Robert C. Miller and Krishna Bharat
Summary
This paper presents an overview of the SPHINX web-crawling system. SPHINX is able to take a specific query with many parameters such as time, depth, and type of search, and crawl over a specific website or across the entire web. This technical design document provides an overview of the operations that SPHINX can perform as well as a description of the underlying algorithms in the open-source code.

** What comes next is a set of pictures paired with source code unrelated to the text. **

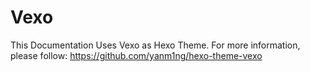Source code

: # Vexo

This Documentation Uses Vexo as Hexo Theme. For more information, please follow:
https://github.com/yanm1ng/hexo-theme-vexo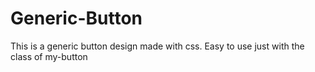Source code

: # Generic-Button

This is a generic button design made with css. Easy to use just with the class of my-button 
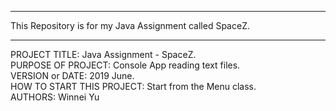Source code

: ------------------------------------------------------------------------
This Repository is for my Java Assignment called SpaceZ.<br>

------------------------------------------------------------------------

PROJECT TITLE: Java Assignment - SpaceZ. <br>
PURPOSE OF PROJECT: Console App reading text files.<br>
VERSION or DATE: 2019 June.<br>
HOW TO START THIS PROJECT: Start from the Menu class.<br>
AUTHORS: Winnei Yu

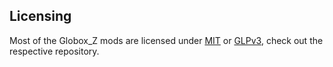 ## Licensing

Most of the Globox_Z mods are licensed under [MIT](https://mit-license.org/) or [GLPv3](https://www.gnu.org/licenses/gpl-3.0.html), check out the respective repository.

SPHINX's primary contribution is in its customizable search query and attractive user interface allowing the user to poll information on many different factors about the crawl itself. SPHINX is generally applicable to a variety of searches, but its primary drawback is in its memory usage. The program is written with inefficient Java, which is a bad combination for lengthy web searches. Otherwise, the code is solid on a well designed foundation.
Keywords
crawlers, robots, spiders, web automation, web searching, java, end-user programming , mobile code
Methods
SPHINX is driven by its priority queue selection of which links to follow, based on user requirements. The code itself provides the foundation for the user to enter in search criteria, otherwise SPHINX defaults to breadth-first search. The user may enter in heuristics for pages to be ranked into a priority queue for immediate selection, and then SPHINX indicates a hit when a match to the query phrase is found. SPHINX keeps track of links to a from a page through internalization of the graph visited so far, which is stored in cache and rather memory intensive. SPHINX provides a solid foundation upon which customized crawlers may be built.
Rating
7
Bibtex Entry
@article = { miller98,
author = "Robert C. Miller and Krishna Bharat",
title = "SPHINX: a framework for creating personal, site-specific Web crawlers",
journal = "Computer Networks and ISDN Systems",
volume = "30",
number = "1--7",
pages = "119--130",
year = "1998",
url = "http://citeseer.nj.nec.com/context/987919/0"
}